Lee Daugherty Biddison, una de las líderes del esfuerzo, dijo que eso se debía a que la mayoría de los participantes se sentían incómodos al excluir a pacientes con problemas de salud subyacentes. Las condiciones previas no siempre predicen la supervivencia en casos de virus respiratorios, y tener enfermedades crónicas como diabetes, insuficiencia renal e hipertensión a menudo significa tener acceso a la atención médica. Racionar con base en estas condiciones sería “esencialmente castigar a las personas por su etapa de la vida”, dijo Biddison.

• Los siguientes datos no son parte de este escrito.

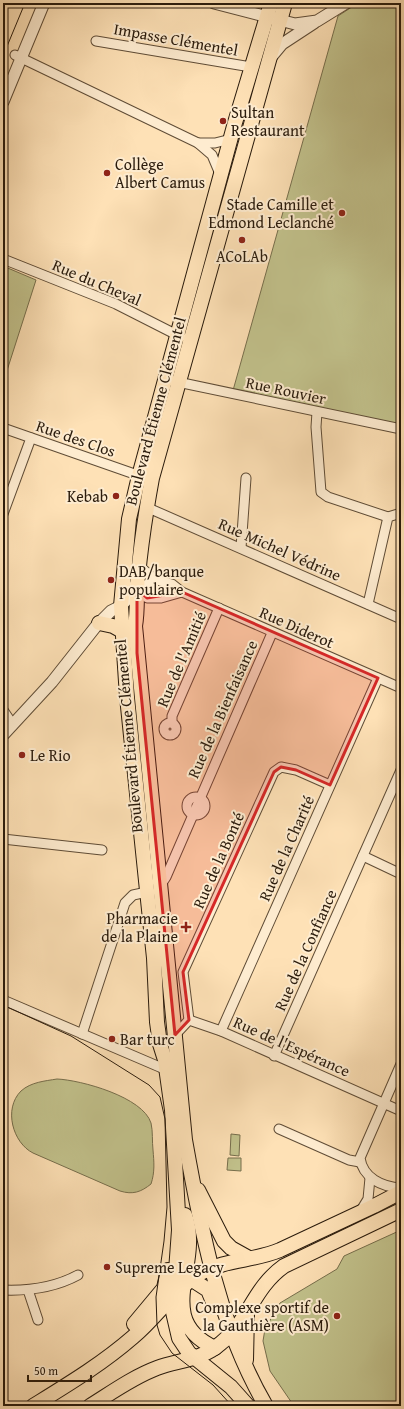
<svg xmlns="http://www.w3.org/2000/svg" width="404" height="1409" font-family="'Gentium Book Plus',serif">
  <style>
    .green { fill: #c2c28c; stroke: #766e4c }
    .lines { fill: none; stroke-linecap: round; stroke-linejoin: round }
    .minor-casing { stroke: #5f4c36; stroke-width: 11 }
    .tertiary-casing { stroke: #5f4c36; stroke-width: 13 }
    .primary-casing { stroke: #2a1b0c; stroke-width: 16 }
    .minor { stroke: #feecd0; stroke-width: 9 }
    .tertiary { stroke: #feecd0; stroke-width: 11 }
    .primary { stroke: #fee1b6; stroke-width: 14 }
    .tram { stroke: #2a1b0c; stroke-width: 1 }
    .marked { fill: #d62828; fill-opacity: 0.2; stroke: #d62828; stroke-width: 3; stroke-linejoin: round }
    .poi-dot { fill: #8f2418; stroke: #feecd0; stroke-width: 1.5 }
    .labels { text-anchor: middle; stroke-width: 4; stroke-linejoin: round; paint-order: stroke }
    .street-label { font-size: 16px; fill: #2a1b0c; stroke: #feecd0 }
    .poi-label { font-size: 16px; fill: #2a1b0c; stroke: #feecd0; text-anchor: start }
  </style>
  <rect width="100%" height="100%" fill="#fee1b6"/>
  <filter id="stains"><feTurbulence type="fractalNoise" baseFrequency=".005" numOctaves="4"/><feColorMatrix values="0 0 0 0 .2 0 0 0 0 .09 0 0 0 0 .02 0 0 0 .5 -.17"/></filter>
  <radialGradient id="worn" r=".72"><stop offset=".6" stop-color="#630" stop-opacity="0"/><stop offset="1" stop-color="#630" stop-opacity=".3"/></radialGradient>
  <g class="green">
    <polygon points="358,3 401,3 401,429 232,394 338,16"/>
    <polygon points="3,266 36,280 3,383"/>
    <path d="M57,1079c24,1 86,18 94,44 2,8 1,19 2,27 1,12 2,22 -2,34 -10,8 -18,11 -31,7l-87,-38c-20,-10 -30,-44 -12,-62 10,-9 24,-10 36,-12z"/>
    <polygon points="231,1134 240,1135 239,1156 230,1155"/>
    <polygon points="228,1158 241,1158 241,1171 227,1170"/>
    <polygon points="401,1230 401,1406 294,1406 270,1371 263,1341 265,1329 280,1303 337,1269 344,1256"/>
  </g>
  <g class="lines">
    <defs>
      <g id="minor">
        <polyline points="96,41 251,67"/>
        <polyline points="15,55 198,143 212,155 220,174"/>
        <polyline points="198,143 215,143 231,139"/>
        <polyline points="3,259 116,304 181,337"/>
        <polyline points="173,381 401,429"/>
        <polyline points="317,412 316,427 321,492 328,497 388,517"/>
        <polyline points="3,428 143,477"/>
        <polyline points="146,507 401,619"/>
        <polyline points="3,514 31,438"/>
        <polyline points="241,548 246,478"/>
        <polyline points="139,566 156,580 172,584 182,592 401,688"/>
        <polyline points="156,580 137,589 147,598 161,598 182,592"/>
        <polyline points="368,604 388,517 401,513"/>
        <polyline points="3,710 13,725"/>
        <polyline points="172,722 172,716 219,608"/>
        <circle cx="170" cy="729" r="6"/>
        <circle cx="196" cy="806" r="9"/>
        <polyline points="3,839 102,850"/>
        <polyline points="363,856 401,874"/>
        <polyline points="160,886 166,877 272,633"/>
        <polyline points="3,1000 169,1071"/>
        <polyline points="189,1020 183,972 274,772 281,767 296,770 330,785"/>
        <polyline points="221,1031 378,678"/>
        <polyline points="82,1034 125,903 133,895 147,892"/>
        <polyline points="175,1035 189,1020 221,1031 401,1111"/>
        <polyline points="274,1056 401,770"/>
        <path d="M401,1064l-41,94c3,20 22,29 41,30"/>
        <polyline points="279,1129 349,1160 360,1162"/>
        <polyline points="360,1212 368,1199 370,1178"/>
        <path d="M3,1290c26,1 51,-2 75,-15"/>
        <polyline points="28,1290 38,1320"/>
      </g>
      <g id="tertiary">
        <polyline points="214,3 295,24 317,21 346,3"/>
        <polyline points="272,56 282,44 314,23"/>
        <polyline points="3,102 44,3"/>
        <polyline points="3,735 52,682 97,625 111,611 121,606 137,589 135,585"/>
      </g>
      <g id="primary">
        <polyline points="99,623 113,626 122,631"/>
        <polyline points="198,1190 224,1241 231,1248 249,1258"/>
        <path d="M185,1215c18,50 -33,104 30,133"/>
        <polyline points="191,1279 208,1290 215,1307"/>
        <polyline points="134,1324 164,1288 168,1270"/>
        <polyline points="246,1360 247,1313"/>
        <path d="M33,1406c34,-21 69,-42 100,-69 24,-20 41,-48 68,-64 25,-14 53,-12 79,-23l94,-44 27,-14"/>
        <path d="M90,1406c21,-13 43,-29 67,-38 22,-8 45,-8 64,-25 28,-22 32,-55 63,-77l117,-56"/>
        <polyline points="248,1406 231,1387 189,1353 179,1338 173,1312 179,1230 172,1110 165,1060 160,1044 157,1022 154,958 127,697 121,606 129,519 139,476 234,126 271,3"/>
        <path d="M266,1406c-47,-80 -65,-176 -81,-266l-50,-514c3,-17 1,-33 3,-50 3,-33 8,-65 14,-98l133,-475"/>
      </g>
    </defs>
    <use href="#minor" class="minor-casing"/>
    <use href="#tertiary" class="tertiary-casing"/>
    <use href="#primary" class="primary-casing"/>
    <use href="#minor" class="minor"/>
    <use href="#tertiary" class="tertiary"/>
    <use href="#primary" class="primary"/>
    <g class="tram">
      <polyline points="3,56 25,3"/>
      <polyline points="3,1005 71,1036 149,1085 160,1097 165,1119 167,1207 164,1241 156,1297 157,1325 160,1335 172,1353 213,1385 232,1406"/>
    </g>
  </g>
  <path class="marked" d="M137,589l10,9 35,-6 196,86 -48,107 -34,-15 -15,-3 -7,5 -91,200 6,48 -14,15 -38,-382z"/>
  <g class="poi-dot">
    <circle cx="223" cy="121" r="4"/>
    <circle cx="107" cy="173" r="4"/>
    <circle cx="342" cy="213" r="4"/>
    <circle cx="242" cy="240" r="4"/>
    <circle cx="116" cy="496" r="4"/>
    <circle cx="111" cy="580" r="4"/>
    <circle cx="22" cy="755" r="4"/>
    <path d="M184 921h4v4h4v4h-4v4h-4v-4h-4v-4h4z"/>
    <circle cx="112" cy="1039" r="4"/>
    <circle cx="107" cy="1267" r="4"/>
    <circle cx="337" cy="1316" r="4"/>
  </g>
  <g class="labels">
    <g class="street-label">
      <text transform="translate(176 39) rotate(10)" y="6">Impasse Clémentel</text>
      <text transform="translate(97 282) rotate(23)" y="6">Rue du Cheval</text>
      <text transform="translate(286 390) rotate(12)" y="6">Rue Rouvier</text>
      <text transform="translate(155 411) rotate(-75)" y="6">Boulevard Étienne Clémentel</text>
      <text transform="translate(76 438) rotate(19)" y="6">Rue des Clos</text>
      <text transform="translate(280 549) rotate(24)" y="6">Rue Michel Védrine</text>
      <text transform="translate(297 627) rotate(24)" y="6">Rue Diderot</text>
      <text transform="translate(181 659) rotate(-67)" y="6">Rue de l'Amitié</text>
      <text transform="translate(222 709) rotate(-66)" y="6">Rue de la Bienfaisance</text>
      <text transform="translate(128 736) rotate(-95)" y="6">Boulevard Étienne Clémentel</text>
      <text transform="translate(286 848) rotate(-66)" y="6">Rue de la Charité</text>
      <text transform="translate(218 860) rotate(-66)" y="6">Rue de la Bonté</text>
      <text transform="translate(305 950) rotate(-66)" y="6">Rue de la Confiance</text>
      <text transform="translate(292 1046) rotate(24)" y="6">Rue de l'Espérance</text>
    </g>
    <g class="poi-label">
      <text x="231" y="118">Sultan<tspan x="231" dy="18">Restaurant</tspan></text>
      <text x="115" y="170">Collège<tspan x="115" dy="18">Albert Camus</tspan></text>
      <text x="334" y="210" text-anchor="end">Stade Camille et<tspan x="334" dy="18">Edmond Leclanché</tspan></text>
      <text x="242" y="262" text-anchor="middle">ACoLAb</text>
      <text x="108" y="502" text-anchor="end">Kebab</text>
      <text x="119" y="577">DAB/banque<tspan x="119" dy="18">populaire</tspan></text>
      <text x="30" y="761">Le Rio</text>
      <text x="178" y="924" text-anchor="end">Pharmacie<tspan x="178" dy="18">de la Plaine</tspan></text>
      <text x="120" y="1045">Bar turc</text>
      <text x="115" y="1273">Supreme Legacy</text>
      <text x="329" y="1313" text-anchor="end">Complexe sportif de<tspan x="329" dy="18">la Gauthière (ASM)</tspan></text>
    </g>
  </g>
  <rect width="404" height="1409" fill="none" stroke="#fee1b6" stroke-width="16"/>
  <rect x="4" y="4" width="396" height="1401" fill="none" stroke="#2a1b0c" stroke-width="2"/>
  <rect x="8" y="8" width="388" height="1393" fill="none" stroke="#2a1b0c"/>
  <path d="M28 1375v6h63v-6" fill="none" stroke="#2a1b0c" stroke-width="2"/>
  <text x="34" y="1375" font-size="12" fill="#2a1b0c" stroke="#feecd0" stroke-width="3" paint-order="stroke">50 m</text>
  <rect width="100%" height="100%" filter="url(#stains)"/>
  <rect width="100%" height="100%" fill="url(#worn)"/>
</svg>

El grupo del Johns Hopkins publicó una descripción del marco de referencia el año pasado, y médicos de otros hospitales de Maryland realizan teleconferencias dos veces al día con el fin de prepararse para implementar el plan si las condiciones se vuelven extremas. Biddison también ha estado compartiendo las recomendaciones con médicos de todo Estados Unidos.

En Pensilvania, el médico Douglas White, presidente de ética en medicina de cuidados críticos en la Facultad de Medicina de la Universidad de Pittsburgh, usa el protocolo del Johns Hopkins para ayudar a la preparación de los hospitales en su estado.

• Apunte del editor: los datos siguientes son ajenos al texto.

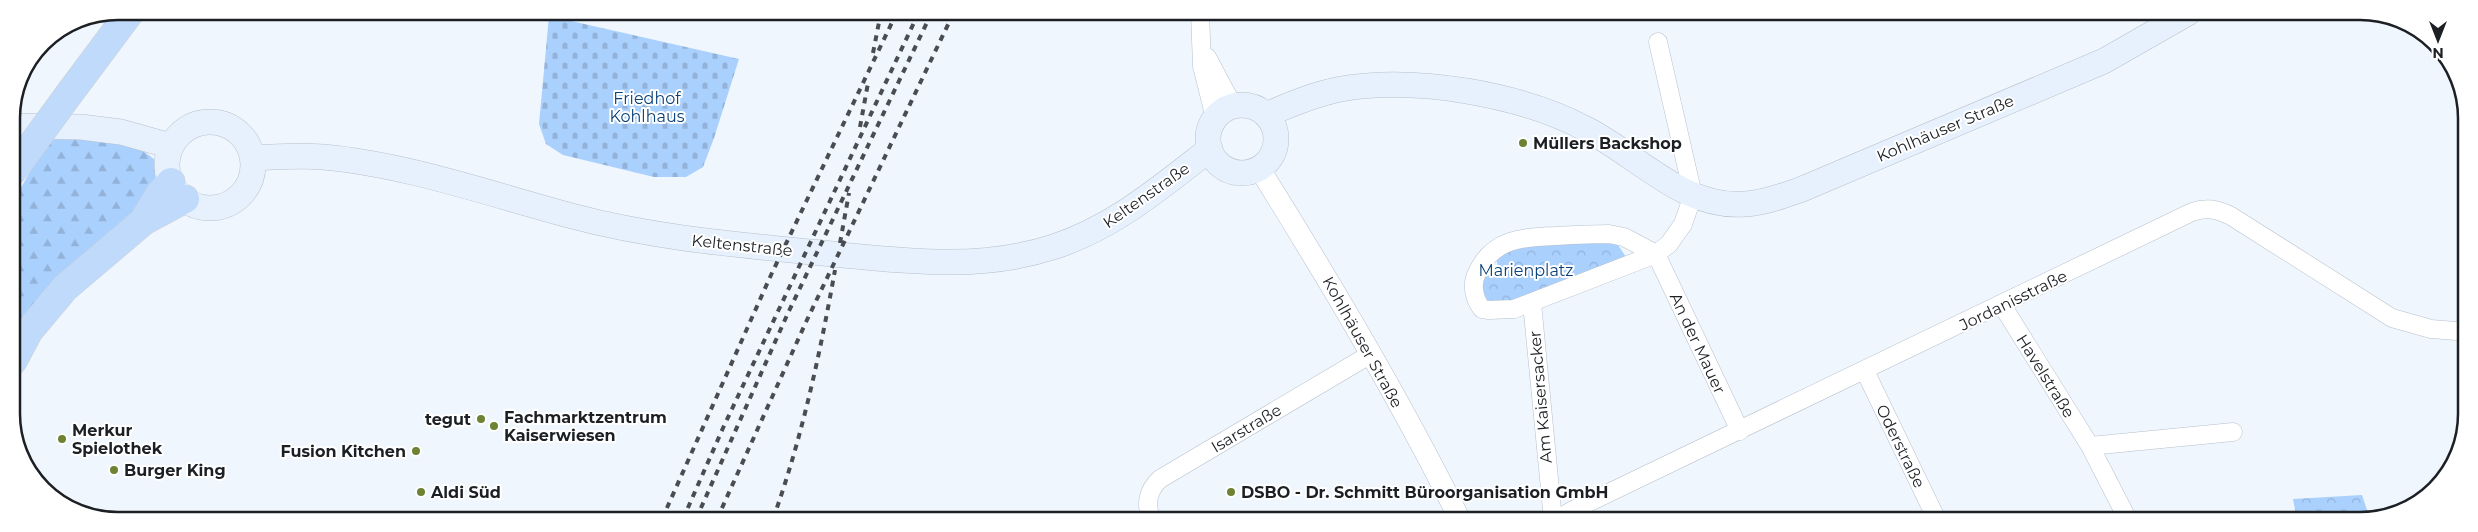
<svg xmlns="http://www.w3.org/2000/svg" width="2478" height="532" font-family="Montserrat,sans-serif">
  <style>
    .forest { fill: url(#forest-firs) }
    .cemetery { fill: url(#cemetery-stones) }
    .park { fill: url(#park-crowns) }
    .lines { fill: none; stroke-linecap: round; stroke-linejoin: round }
    .minor-casing { stroke: #b7c0cc; stroke-width: 19 }
    .tertiary-casing { stroke: #b7c0cc; stroke-width: 22 }
    .secondary-casing { stroke: #b7c0cc; stroke-width: 26 }
    .trunk-casing { stroke: #d2d2d3; stroke-width: 29 }
    .minor { stroke: #fff; stroke-width: 18 }
    .tertiary { stroke: #fff; stroke-width: 21 }
    .secondary { stroke: #e7f1fd; stroke-width: 25 }
    .trunk { stroke: #bfdafa; stroke-width: 28 }
    .rail { stroke: #494d52; stroke-width: 4; stroke-dasharray: 6 6; stroke-linecap: butt }
    .trunk-bridge-casing { stroke: #d2d2d3; stroke-width: 29; stroke-linecap: butt }
    .trunk-bridge { stroke: #bfdafa; stroke-width: 28 }
    .poi-dot { fill: #6d8233; stroke: #fff; stroke-width: 2 }
    .labels { text-anchor: middle; stroke-width: 4; stroke-linejoin: round; paint-order: stroke }
    .park-label { font-size: 16px; fill: #0a4279; stroke: #fff }
    .street-label { font-size: 16px; fill: #1c2024; stroke: #fff }
    .poi-label { font-size: 16px; font-weight: bold; fill: #1c2024; stroke: #fff; text-anchor: start }
    .rim { fill: none; stroke: #1c2024; stroke-width: 2.5 }
  </style>
  <defs>
    <pattern id="forest-firs" width="22" height="20" patternUnits="userSpaceOnUse" patternTransform="scale(1.25)"><rect width="22" height="20" fill="#aad0fd"/><path d="M5 1l3.5 6h-7zM16 11l3.5 6h-7z" fill="#92b2d9"/></pattern>
    <pattern id="cemetery-stones" width="16" height="16" patternUnits="userSpaceOnUse" patternTransform="scale(1.25)"><rect width="16" height="16" fill="#aad0fd"/><path d="M2 7V4a2 2 0 0 1 4 0v3zM10 15v-3a2 2 0 0 1 4 0v3z" fill="#92b2d9"/></pattern>
    <pattern id="park-crowns" width="20" height="18" patternUnits="userSpaceOnUse" patternTransform="scale(1.25)"><rect width="20" height="18" fill="#aad0fd"/><path d="M2 6a3 3 0 1 1 6 0M12 15a3 3 0 1 1 6 0" fill="none" stroke="#92b2d9"/></pattern>
  </defs>
  <rect width="100%" height="100%" fill="#f0f6fd"/>
  <path class="forest" d="M71 137C99 137 146 142 161 168L160 186 13 339 12 204 39 155 51 140Z"/>
  <path class="cemetery" d="M549 16 739 59 714 138 703 167 686 177H654L563 155 546 144 539 124Z"/>
  <path class="park" d="M1616 242 1626 257 1506 304 1487 305 1479 286 1483 277 1500 271 1495 257 1519 246Z
    M2362 495 2370 519 2366 521 2297 520 2293 499Z"/>
  <g class="lines">
    <g class="minor-casing">
      <path id="minor" d="M1200 12 1202 66 1215 118
        M1207 57 1233 106
        M1656 254 1624 237 1609 234C1591 234 1573 235 1555 236 1522 237 1492 239 1477 273 1471 284 1474 299 1482 309L1489 310 1514 309 1656 254 1669 244 1683 224 1693 195 1658 42
        M1656 254 1740 431
        M1532 303 1553 520
        M2002 305 2090 446 2128 520
        M1865 371 1937 520
        M2090 446 2233 432
        M1152 520C1145 505 1147 491 1160 479L1371 354
        M1557 520 1571 511 2192 212C2207 207 2217 209 2231 216L2392 318 2431 329 2456 331 2465 328"/>
    </g>
    <g class="tertiary-casing">
      <path id="tertiary" d="M1259 168C1330 282 1400 399 1460 520"/>
    </g>
    <g class="secondary-casing">
      <path id="secondary" d="M1208 139a34 34 0 1 1 68 0a34 34 0 1 1-68 0Z
        M1266 115C1291 104 1315 94 1341 89 1416 76 1521 94 1588 130 1638 156 1684 209 1745 204 1764 203 1782 196 1800 190L2104 61 2188 13
        M167 165a43 43 0 1 1 86 0a43 43 0 1 1-86 0Z
        M12 126 81 127 121 132 171 146
        M253 158C277 157 300 155 323 157 405 164 493 195 572 216 650 237 730 244 810 252 891 259 974 273 1053 247 1113 228 1161 187 1210 149"/>
    </g>
    <g class="trunk-casing">
      <path id="trunk" d="M69 94 131 11
        M12 172 23 157
        M146 217 160 194 171 182
        M13 361 29 331 65 288 144 221 185 199"/>
    </g>
    <use href="#minor" class="minor"/>
    <use href="#tertiary" class="tertiary"/>
    <use href="#secondary" class="secondary"/>
    <use href="#trunk" class="trunk"/>
    <path class="rail" d="M873 53 881 12
      M860 127 868 83
      M840 243 849 193
      M662 519 771 275 897 12
      M683 519 723 428 919 12
      M696 519 788 313 932 12
      M717 519 806 322 954 12
      M773 519C802 438 820 354 835 270"/>
    <g class="trunk-bridge-casing">
      <path id="trunk-bridge" d="M23 157 69 94"/>
    </g>
    <use href="#trunk-bridge" class="trunk-bridge"/>
  </g>
  <g class="poi-dot">
    <circle cx="1523" cy="143" r="5"/>
    <circle cx="481" cy="419" r="5"/>
    <circle cx="494" cy="426" r="5"/>
    <circle cx="62" cy="439" r="5"/>
    <circle cx="416" cy="451" r="5"/>
    <circle cx="114" cy="470" r="5"/>
    <circle cx="421" cy="492" r="5"/>
    <circle cx="1231" cy="492" r="5"/>
  </g>
  <g class="labels">
    <g class="park-label">
      <text x="647" y="104">Friedhof<tspan x="647" dy="18">Kohlhaus</tspan></text>
      <text x="1526" y="276">Marienplatz</text>
    </g>
    <g class="street-label">
      <text transform="translate(1945 128) rotate(-23)" y="6">Kohlhäuser Straße</text>
      <text transform="translate(1146 195) rotate(-35)" y="6">Keltenstraße</text>
      <text transform="translate(742 245) rotate(6)" y="6">Keltenstraße</text>
      <text transform="translate(2013 300) rotate(-26)" y="6">Jordanisstraße</text>
      <text transform="translate(1363 342) rotate(61)" y="6">Kohlhäuser Straße</text>
      <text transform="translate(1698 343) rotate(65)" y="6">An der Mauer</text>
      <text transform="translate(2046 376) rotate(58)" y="6">Havelstraße</text>
      <text transform="translate(1540 397) rotate(-95)" y="6">Am Kaisersacker</text>
      <text transform="translate(1246 428) rotate(-31)" y="6">Isarstraße</text>
      <text transform="translate(1901 446) rotate(64)" y="6">Oderstraße</text>
    </g>
    <g class="poi-label">
      <text x="1533" y="149">Müllers Backshop</text>
      <text x="504" y="423">Fachmarktzentrum<tspan x="504" dy="18">Kaiserwiesen</tspan></text>
      <text x="471" y="425" text-anchor="end">tegut</text>
      <text x="72" y="436">Merkur<tspan x="72" dy="18">Spielothek</tspan></text>
      <text x="406" y="457" text-anchor="end">Fusion Kitchen</text>
      <text x="124" y="476">Burger King</text>
      <text x="431" y="498">Aldi Süd</text>
      <text x="1241" y="498">DSBO - Dr. Schmitt Büroorganisation GmbH</text>
    </g>
  </g>
  <path d="M0 0H2478V532H0ZM118 20H2360A98 98 0 0 1 2458 118V414A98 98 0 0 1 2360 512H118A98 98 0 0 1 20 414V118A98 98 0 0 1 118 20Z" fill="#fff" fill-rule="evenodd"/>
  <path class="rim" d="M118 20H2360A98 98 0 0 1 2458 118V414A98 98 0 0 1 2360 512H118A98 98 0 0 1 20 414V118A98 98 0 0 1 118 20Z"/>
  <g transform="translate(2438 40) rotate(180)" stroke="#ffffff" stroke-width="4" paint-order="stroke">
  <path d="M0-4L9 19L0 12L-9 19Z" fill="#1c2024"/>
  <text y="-8" font-size="14" font-weight="bold" text-anchor="middle" fill="#1c2024">N</text>
  </g>
</svg>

En Colorado, Matthew Wynia, un bioeticista y médico de enfermedades infecciosas, trabaja en un plan que también asignaría un puntaje. En su proyecto, las primeras consideraciones son probabilidades de supervivencia y duración estimada del tratamiento. Dijo que había un amplio consenso entre los planificadores de “no tomar decisiones en el valor social percibido, raza, herencia étnica y estatus de discapacidad a largo plazo”, que algunos temen que podría ocurrir si los médicos deben hacer juicios con base en la experiencia y sin lineamientos.

También intenta garantizar que a los pacientes admitidos en los hospitales de Colorado se les pregunte si estarían dispuestos a renunciar a un respirador si no hubiera suficientes para todos. “Una cosa en la que todos están de acuerdo es que la manera más defendible moralmente de decidir sería preguntarle a los pacientes”, dijo Wynia.